Tenzing Norgay wrote about the significance of Yak's where he grew up near Everest. Tenzing wrote:

"The land there is harsh and stony; the weather is bitter; but still we have both agriculture and pasturage. But most important are the yaks. From them we get wool for clothing, leather for shoes, dung for fuel, milk, butter and cheese for food. For the Sherpa, as for all high Himalayan people, the yak is the great staple of life. From it a man can get almost everything he needs to nourish him and keep him warm."

I included this photo of a Tibetian Yak for frame of reference. I think Tenzing forgot to mention that Yak's are also used for transportation, for plowing land and perhaps their skin would be used for making bags and gloves.

In this next photo taken with Mount Everest in the background you see a local farmer plowing land with Yaks.

This next photo is of Tenzing as a young man.

This next photo of Tenzing was taken with his first of three wives and two of his daughters.
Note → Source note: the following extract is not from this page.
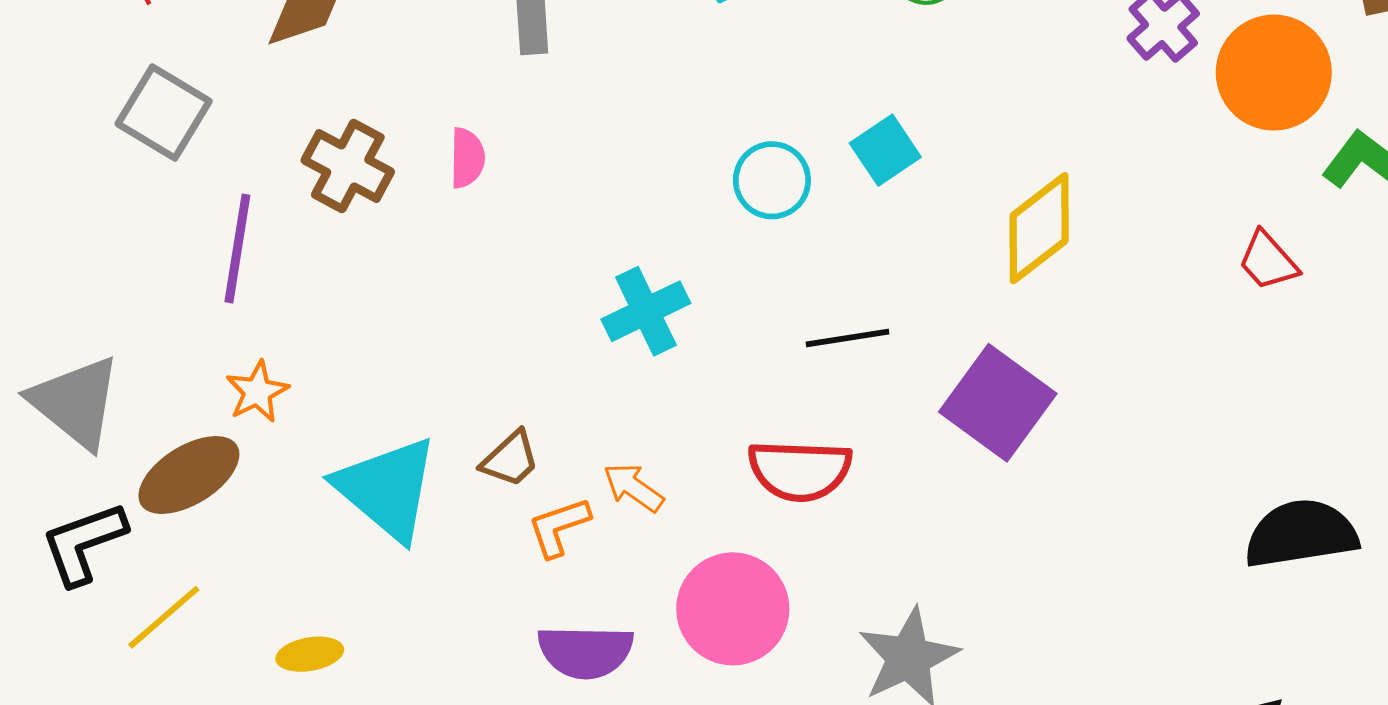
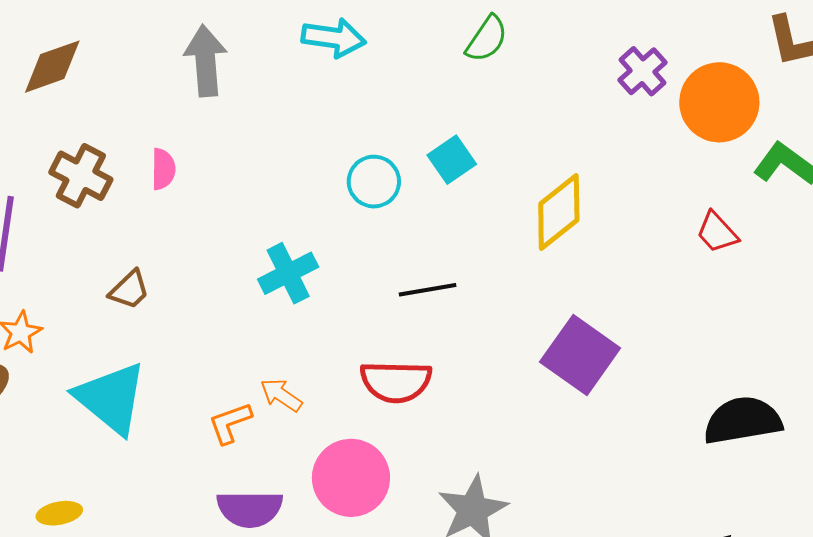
purple square: (998, 403) -> (580, 355), moved
brown trapezoid: (510, 459) -> (129, 290), moved

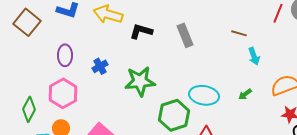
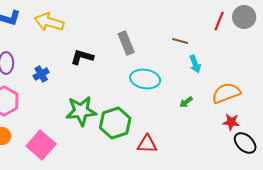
black L-shape: (141, 31) -> (82, 57), moved
green star: (140, 81) -> (81, 111), moved
cyan ellipse: (204, 95) -> (145, 79), moved

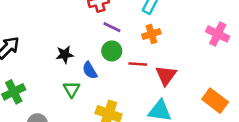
Tezning tried to climb Mount Everest 7 times before finally making it. In 1952, Tenzing joined two different Swiss Expedition's and in the second expedition, he climbed to within 800 feet of the summit with Swiss climber Raymond Lambert. Lambert and Tenzing made it up to 28,215 feet (8,599 Meters) and had to turn back.

The reason they had to turn back was because when the got very close to the top, they had a tent, but no sleeping bags, so they almost froze to death at night. This was a powerful lesson learned so in the next attempt, Tenzing and Hillary brought sleeping bags.